Na câmara de pulverização de sal, as luzes ou seus componentes são pulverizados com uma névoa de água destilada misturada com sal. Isso é feito para testar como os materiais da TYRI resistem à corrosão.

"A ferrugem branca normalmente aparece nesse tipo de teste e é totalmente inofensiva. O que devemos observar é o surgimento de ferrugem de óxido de ferro, que pode afetar a qualidade da luz. Recentemente, começamos a usar um novo tipo de revestimento em nossas carcaças de faróis, que demonstrou uma resistência à corrosão significativamente melhor do que o revestimento usado anteriormente. Pudemos confirmar isso após testes rigorosos na câmara de névoa salina", diz Anders.

TESTE DE POEIRA

Nas minas, nas terras agrícolas e em praticamente todos os ambientes onde são usados veículos pesados, há poeira. Para garantir que a iluminação da TYRI possa lidar com todos os ambientes extremos, ela deve ser capaz de resistir à poeira de granulação fina. No teste de poeira - que é realizado para determinar o grau de vedação das luzes - as luzes são expostas ao vácuo e a poeira é dispersa.

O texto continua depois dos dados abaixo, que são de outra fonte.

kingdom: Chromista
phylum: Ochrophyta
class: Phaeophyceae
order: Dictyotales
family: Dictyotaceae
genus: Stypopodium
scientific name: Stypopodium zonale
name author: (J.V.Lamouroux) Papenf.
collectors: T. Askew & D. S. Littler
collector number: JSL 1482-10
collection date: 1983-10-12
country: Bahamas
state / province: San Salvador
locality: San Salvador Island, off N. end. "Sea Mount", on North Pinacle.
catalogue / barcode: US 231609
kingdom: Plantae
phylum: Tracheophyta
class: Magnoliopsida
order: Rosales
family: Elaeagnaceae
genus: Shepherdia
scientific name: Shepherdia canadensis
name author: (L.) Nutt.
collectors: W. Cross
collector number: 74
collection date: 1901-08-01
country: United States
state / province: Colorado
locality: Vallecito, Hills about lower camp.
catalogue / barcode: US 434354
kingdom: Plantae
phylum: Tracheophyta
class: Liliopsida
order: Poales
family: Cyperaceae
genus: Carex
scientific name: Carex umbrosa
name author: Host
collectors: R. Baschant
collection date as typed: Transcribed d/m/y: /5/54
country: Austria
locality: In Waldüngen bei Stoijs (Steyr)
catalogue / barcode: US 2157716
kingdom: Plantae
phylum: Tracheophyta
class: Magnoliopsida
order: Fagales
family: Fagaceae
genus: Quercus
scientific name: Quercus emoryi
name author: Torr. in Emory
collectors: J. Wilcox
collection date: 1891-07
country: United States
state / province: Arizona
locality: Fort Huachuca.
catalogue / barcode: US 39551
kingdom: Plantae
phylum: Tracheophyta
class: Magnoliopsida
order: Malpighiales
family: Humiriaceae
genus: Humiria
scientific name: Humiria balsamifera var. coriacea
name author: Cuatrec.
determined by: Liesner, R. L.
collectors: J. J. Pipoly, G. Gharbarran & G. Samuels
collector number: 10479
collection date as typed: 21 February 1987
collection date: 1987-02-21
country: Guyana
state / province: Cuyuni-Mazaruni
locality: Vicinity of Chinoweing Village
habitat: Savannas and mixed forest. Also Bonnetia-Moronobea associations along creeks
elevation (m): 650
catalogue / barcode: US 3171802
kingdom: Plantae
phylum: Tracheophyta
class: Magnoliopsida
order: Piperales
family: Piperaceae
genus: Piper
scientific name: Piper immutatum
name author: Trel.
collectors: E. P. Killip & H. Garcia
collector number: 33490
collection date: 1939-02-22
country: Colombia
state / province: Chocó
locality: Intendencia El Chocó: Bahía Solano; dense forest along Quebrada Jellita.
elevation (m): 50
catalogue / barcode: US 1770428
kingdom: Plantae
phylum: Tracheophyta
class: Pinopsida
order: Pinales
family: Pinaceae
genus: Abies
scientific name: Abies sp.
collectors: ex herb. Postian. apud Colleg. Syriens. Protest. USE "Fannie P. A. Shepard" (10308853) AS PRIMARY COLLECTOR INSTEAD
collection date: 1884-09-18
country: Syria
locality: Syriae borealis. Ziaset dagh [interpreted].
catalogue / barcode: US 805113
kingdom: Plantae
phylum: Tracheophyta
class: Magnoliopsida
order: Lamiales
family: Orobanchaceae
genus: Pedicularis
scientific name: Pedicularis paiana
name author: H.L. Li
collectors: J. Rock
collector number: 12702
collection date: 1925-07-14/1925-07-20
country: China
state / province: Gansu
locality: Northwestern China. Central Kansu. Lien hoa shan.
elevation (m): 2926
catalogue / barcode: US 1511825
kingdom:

"Trabalhamos com base em diretrizes internacionais para testes de poeira. As diretrizes descrevem, entre outras coisas, o tamanho necessário dos grãos de poeira e o grau de vácuo. É incrivelmente eficiente realizar esse teste internamente em vez de recorrer a institutos de testes externos, que geralmente têm tempos de espera relativamente longos", diz Anders.

GONIOFOTÔMETRO E ESFERA DE INTEGRAÇÃO

Uma parte importante do processo de teste é quando a distribuição e o caráter da luz são testados. "Em nosso goniofotômetro, podemos medir com precisão a largura e o comprimento do feixe de luz de diferentes ângulos para obter uma representação da propagação do feixe de luz. A partir dessas medições, também obtemos informações sobre o fluxo luminoso, a intensidade luminosa e o ângulo de meio valor. Na esfera de integração, medimos a temperatura da cor da luz, bem como o índice de reprodução de cores, e podemos comparar o quanto conseguimos emular a luz do sol, já que a luz do sol geralmente é considerada ideal", explica Anders.

UM LABORATÓRIO EM EVOLUÇÃO

"Atualmente, submetemos nossas luzes a calor e frio extremos em nossa câmara ambiental para garantir que os produtos
funcionam em todas as condições e nos ambientes mais difíceis. E medimos o fluxo luminoso em outro dispositivo. Nossa esperança é que em breve possamos testar a temperatura e o fluxo luminoso simultaneamente, o que simplificará o processo de teste e nos permitirá estudar outros resultados. Isso nos permitiria ver como a iluminação é afetada quando a luz está extremamente fria ou superaquecida", diz Anders. Após o desenvolvimento do INTELLilight pela TYRI - iluminação inteligente controlada por um aplicativo - surgiu a necessidade de novos tipos de testes no laboratório.

"Ainda não sabemos exatamente quais testes serão exigidos de minha parte daqui para frente, mas prevemos o aumento dos testes padrão no laboratório para garantir o desenvolvimento sustentável do INTELLilight sem fio. Como agora estamos introduzindo uma nova tecnologia com a qual trabalhar, começaremos a realizar testes de software regularmente e a garantir a manutenção do aplicativo", diz Anders.